Could the listing be repeated exactly, with every picture dropped?

**Data listing:**

··········

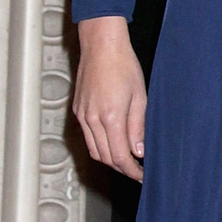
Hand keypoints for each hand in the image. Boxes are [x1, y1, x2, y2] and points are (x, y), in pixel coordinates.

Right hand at [73, 15, 147, 177]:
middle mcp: (92, 120)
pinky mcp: (78, 110)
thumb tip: (139, 152)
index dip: (131, 171)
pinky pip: (88, 137)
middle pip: (105, 158)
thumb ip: (138, 128)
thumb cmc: (123, 66)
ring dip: (110, 159)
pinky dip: (100, 146)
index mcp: (110, 118)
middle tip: (138, 170)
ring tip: (127, 159)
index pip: (119, 157)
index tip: (142, 176)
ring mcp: (82, 115)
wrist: (101, 46)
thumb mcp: (140, 98)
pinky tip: (113, 142)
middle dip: (122, 168)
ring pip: (94, 150)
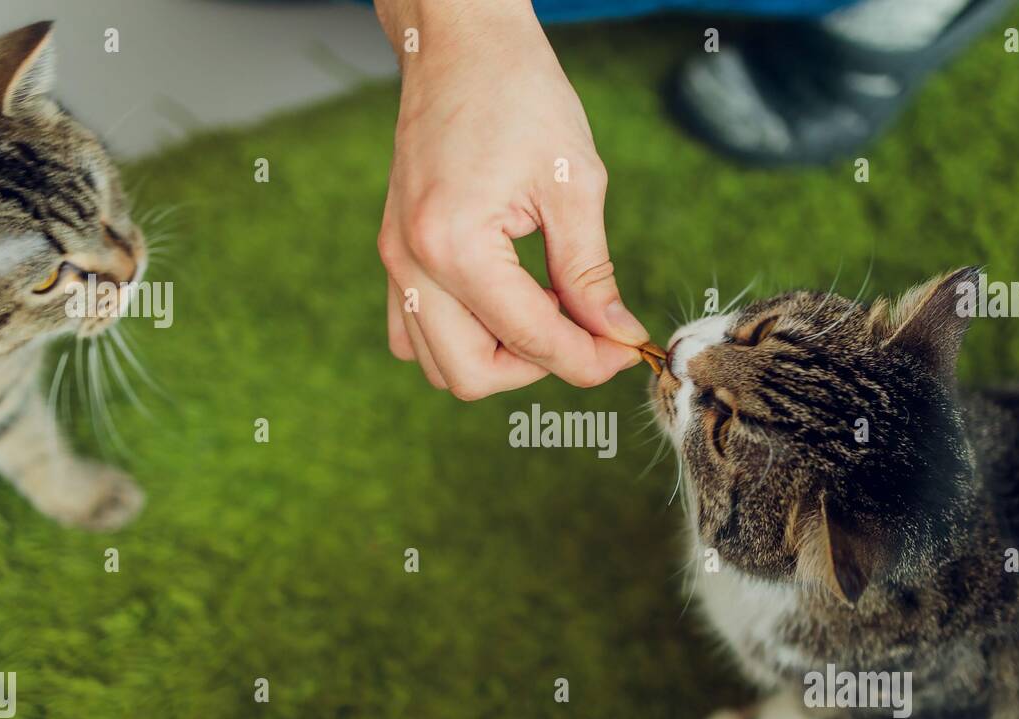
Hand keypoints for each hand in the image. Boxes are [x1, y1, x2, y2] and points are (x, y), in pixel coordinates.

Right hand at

··········

**Final answer:**
Hand keypoints for each hand in the image. Boxes are [x1, y1, x2, y2] and points are (x, y), in pixel coordinates.

Right hand at [73, 15, 147, 177]:
middle mcp: (92, 120)
pinky mcp: (78, 110)
thumb tip: (139, 152)
index dip: (131, 171)
pinky pip: (88, 137)
middle pip: (105, 158)
thumb ip: (138, 128)
thumb cmc: (123, 66)
ring dip: (110, 159)
pinky dip: (100, 146)
index mcp: (110, 118)
middle tip: (138, 170)
ring tip: (127, 159)
index pip: (119, 157)
index tip: (142, 176)
ring mcp: (82, 115)
wrist: (101, 46)
thumb mcp: (140, 98)
pinky tip: (113, 142)
middle dip: (122, 168)
ring pip: (94, 150)
Hand keypoints for each hand in the image. Boxes are [x1, y1, x2, y2] and points are (x, y), in pixel coordinates.

Right hand at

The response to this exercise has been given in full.